Historical parts of the city to explore include the Episcopal Quarter, with the blue path as an ideal first discovery of Poitiers’ past. It passes many of the splendid historical and religious buildings mentioned, for example, the Notre-Dame-la-Grande. The Montierneuf Quarter with the yellow path along the rue de la Chaîne passes through an old neighbourhood which was the first protected historical sector in Poitiers. The Saint-Hilaire Quarter with the red path explores the top of the plateau, following pedestrian streets, and then leaves the city centre. Two museums of interest in Poitiers are the Musee Rupert de Chievres and the Musee Saint Croix. The second-mentioned was built in 1974, and displays a collection of art and archaeology, and the first is located in the heart of the city, and focuses on the history of Poitiers.

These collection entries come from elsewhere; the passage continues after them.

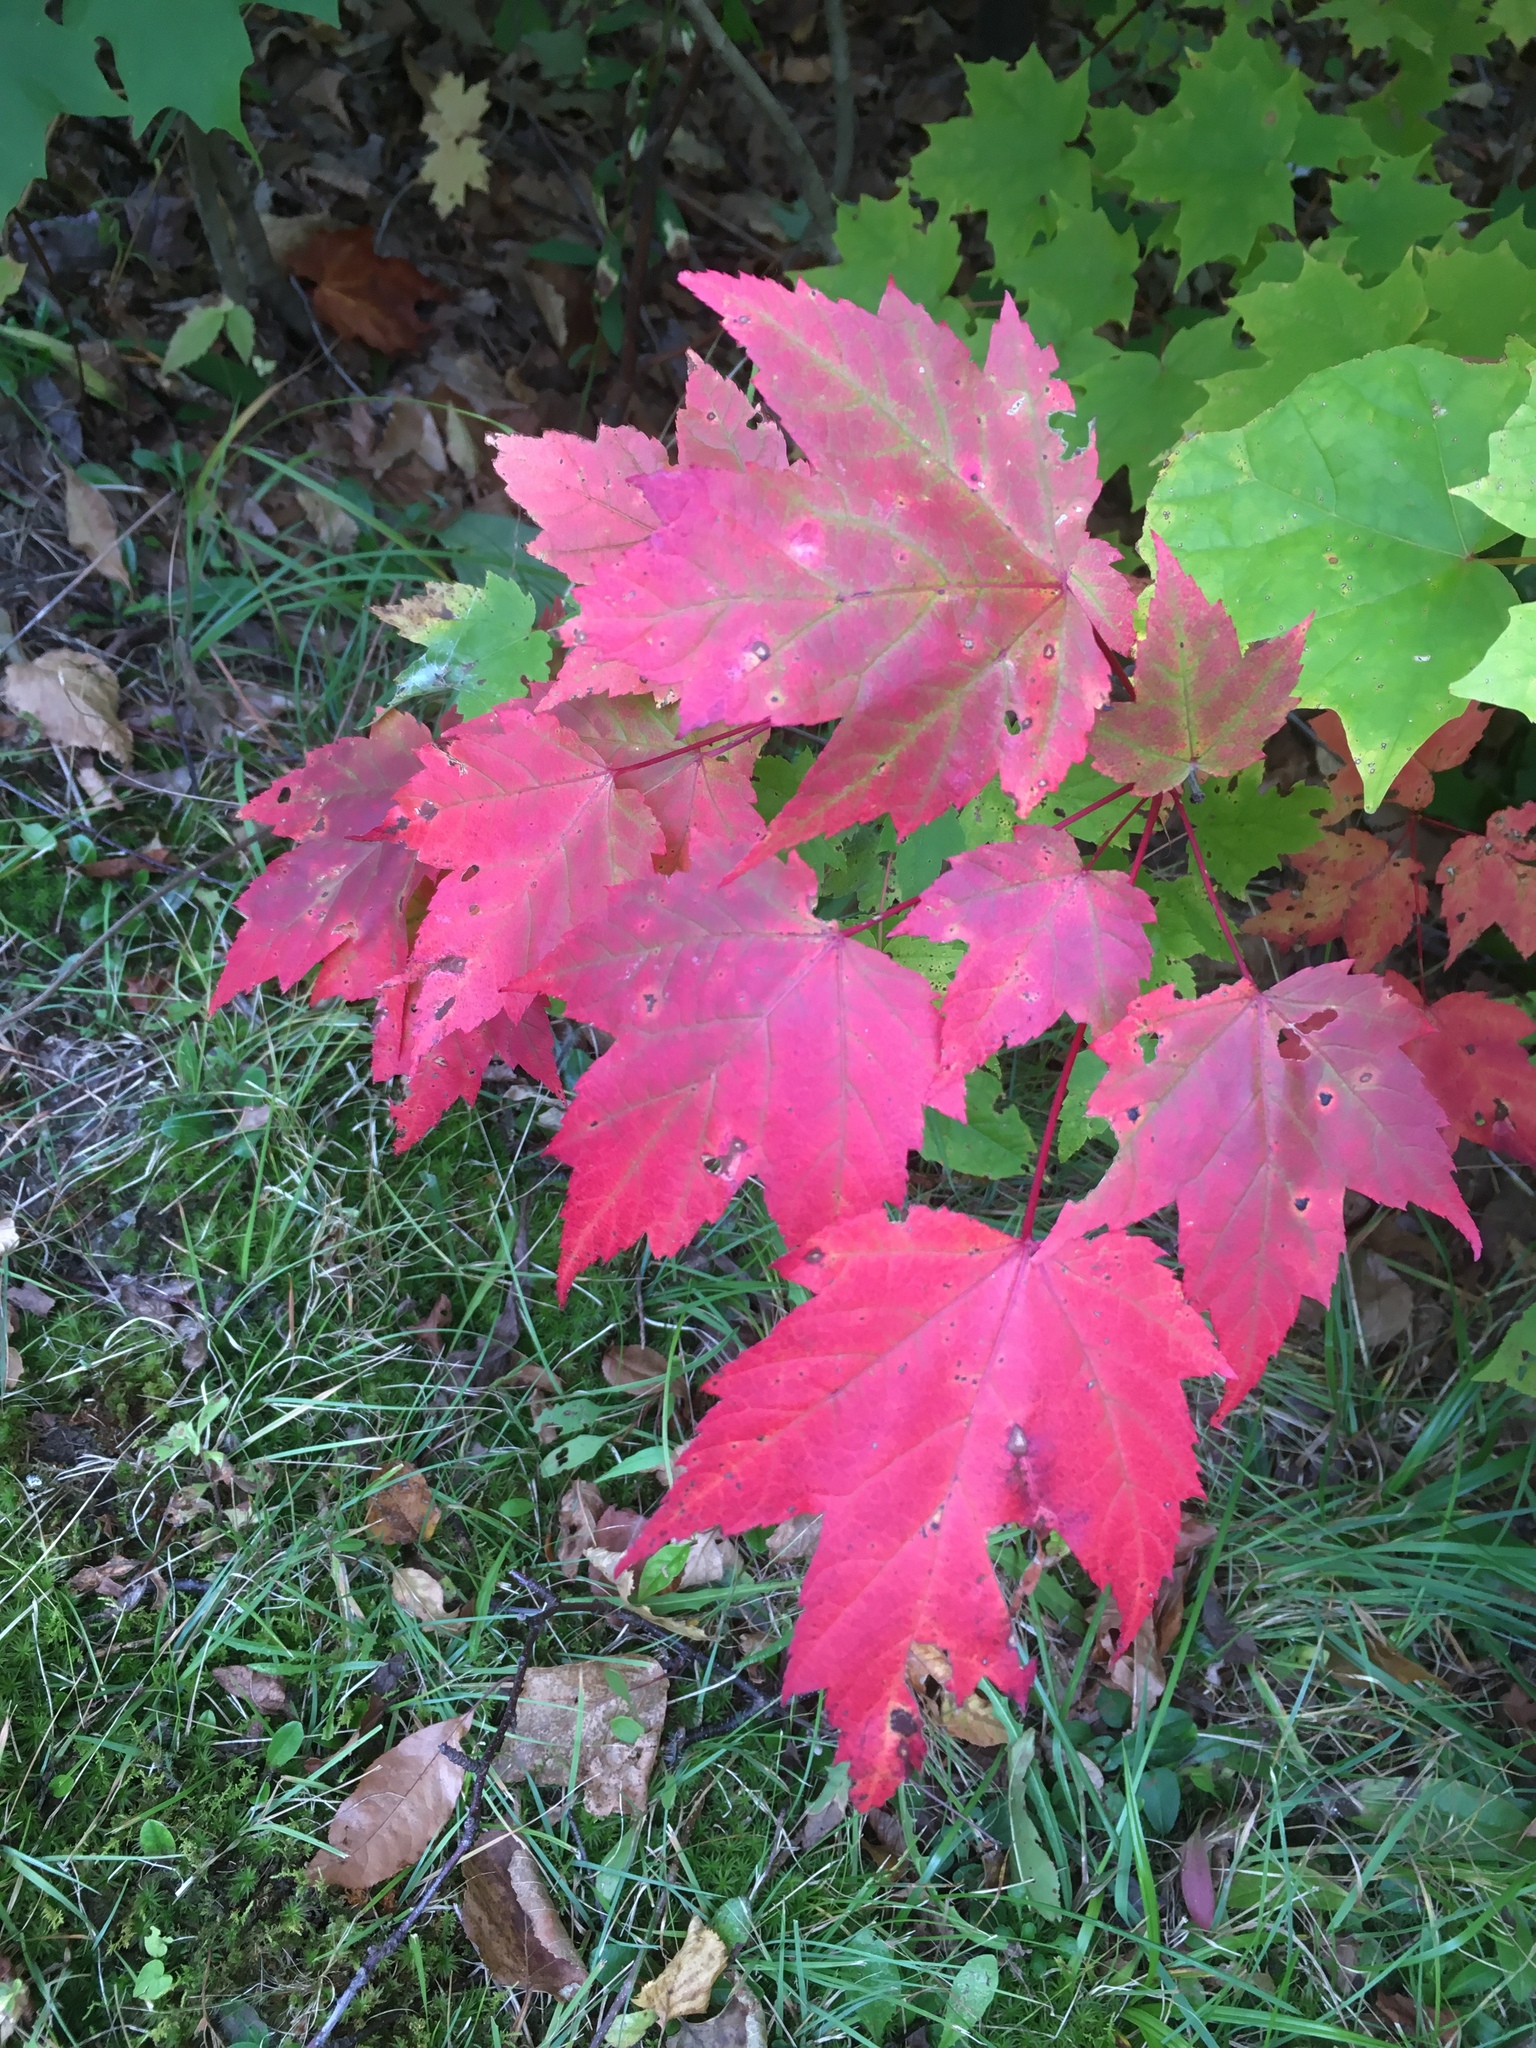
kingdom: Plantae
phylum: Tracheophyta
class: Magnoliopsida
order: Sapindales
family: Sapindaceae
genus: Acer
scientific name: Acer rubrum
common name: Red maple
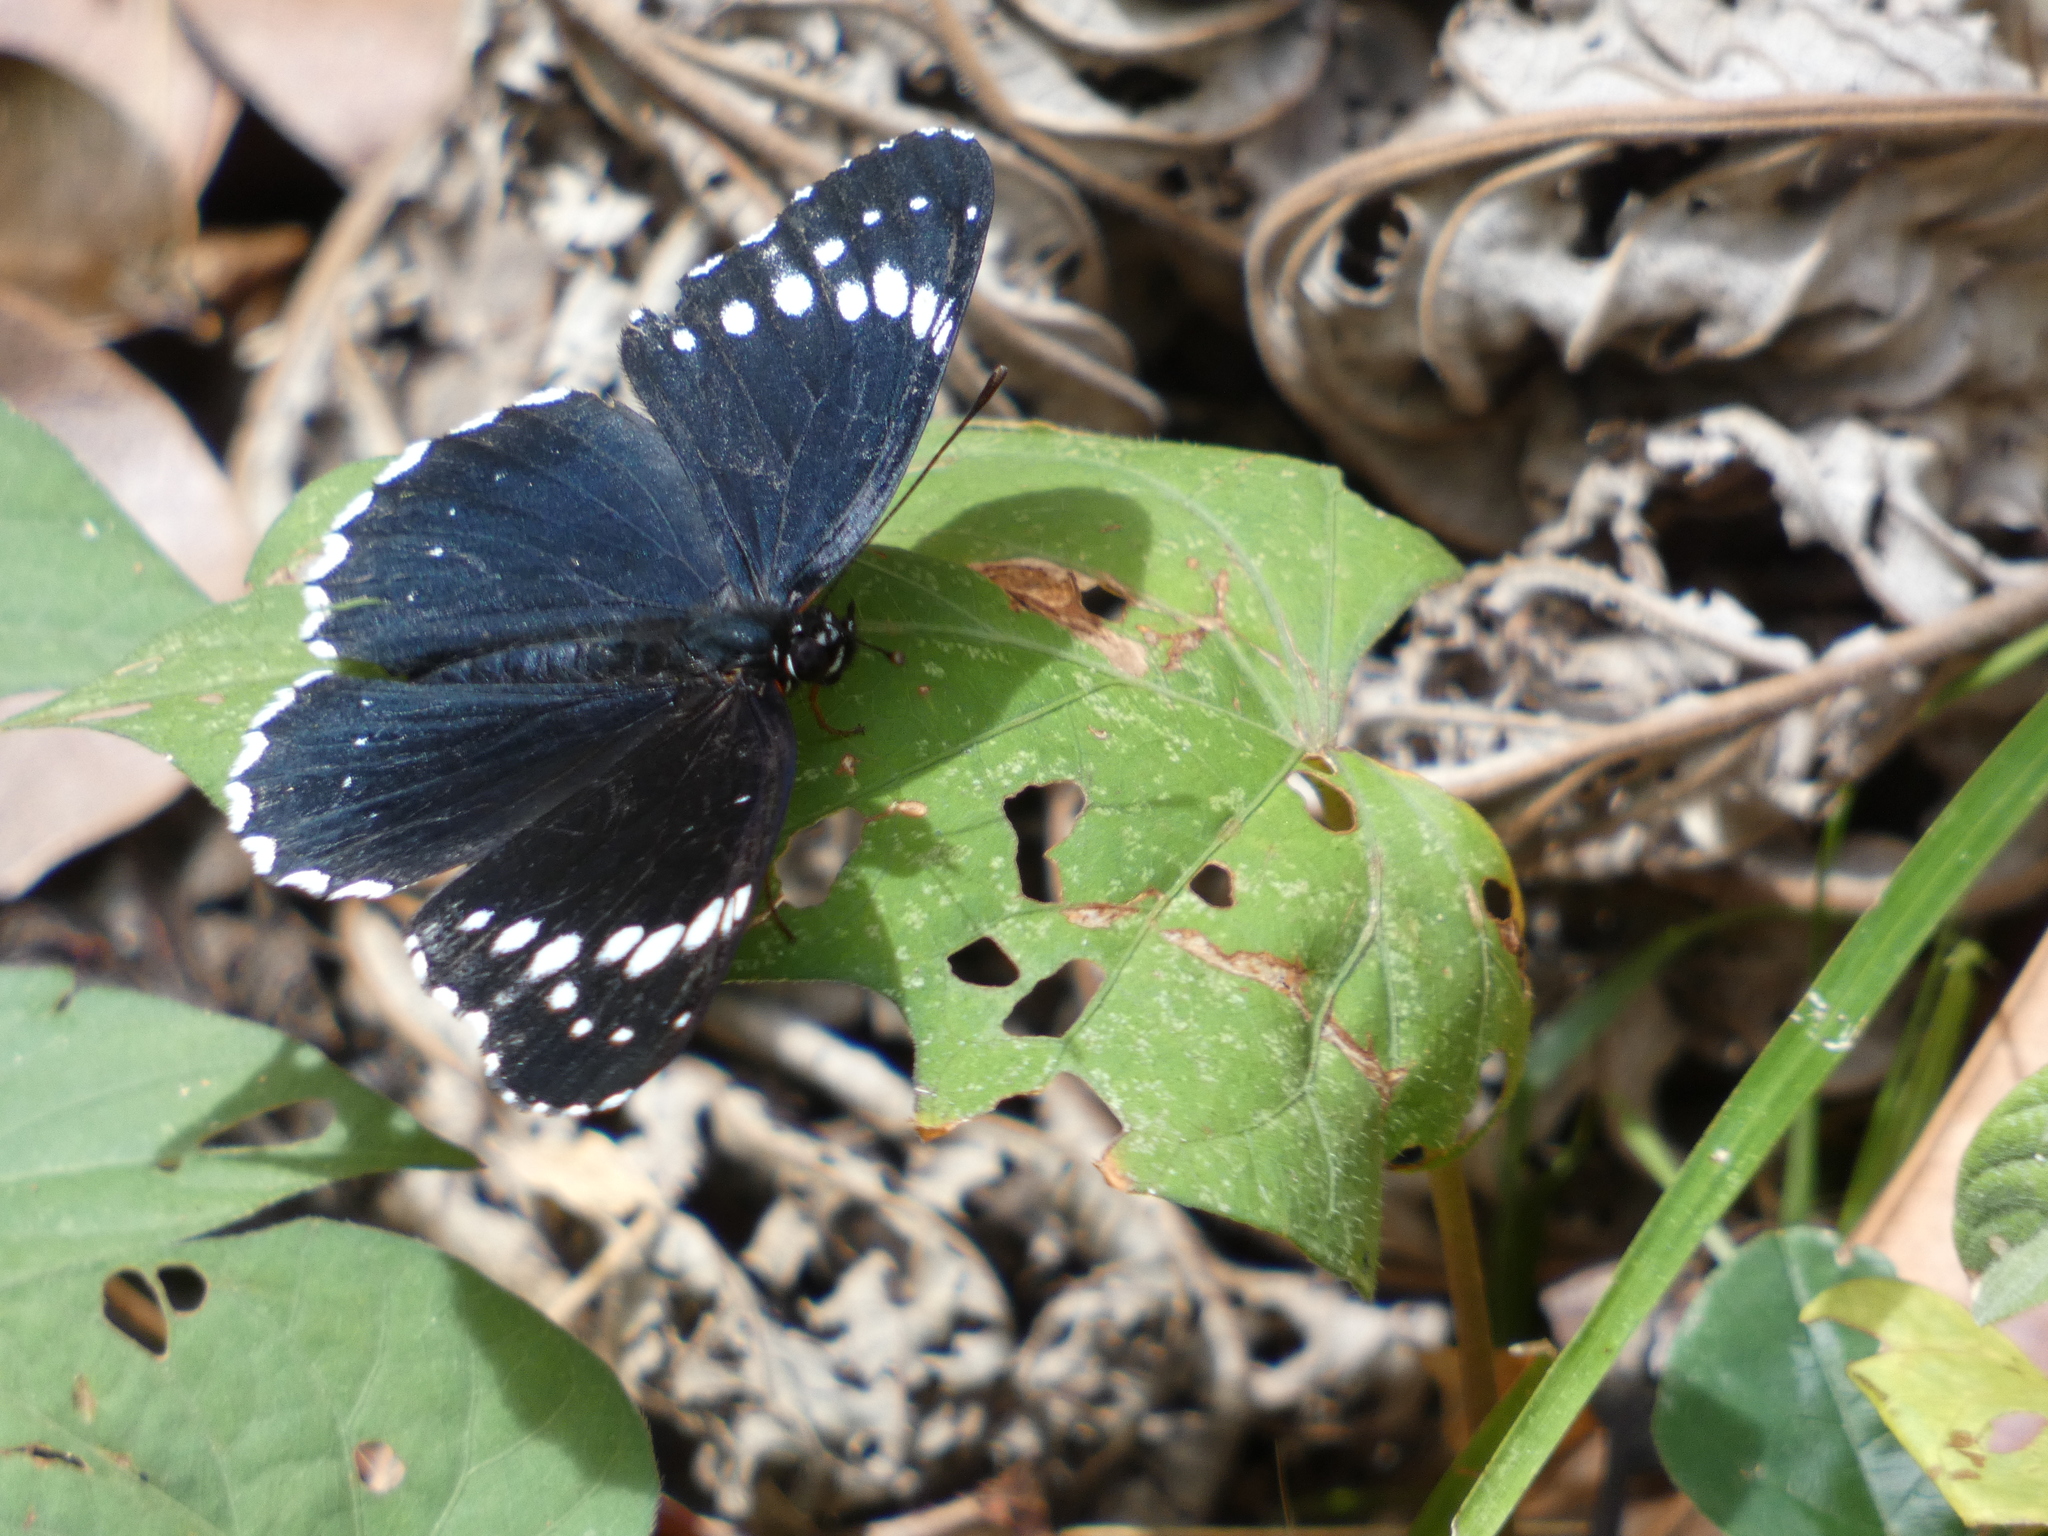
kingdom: Animalia
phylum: Arthropoda
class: Insecta
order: Lepidoptera
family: Nymphalidae
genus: Chlosyne
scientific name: Chlosyne hippodrome
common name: Simple patch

Additional Poitiers attractions of note are the Espace Mendes France, a centre of scientific, technical and industrial space and a truly unique planetarium, and the Caves of the Nore, found just a few miles from Poitiers. The caves are the only natural cavities of the department which are open to the public, and have been a classified site since 1934.

Poitiers attractions in further detail are available from the information desks in Poitiers Airport.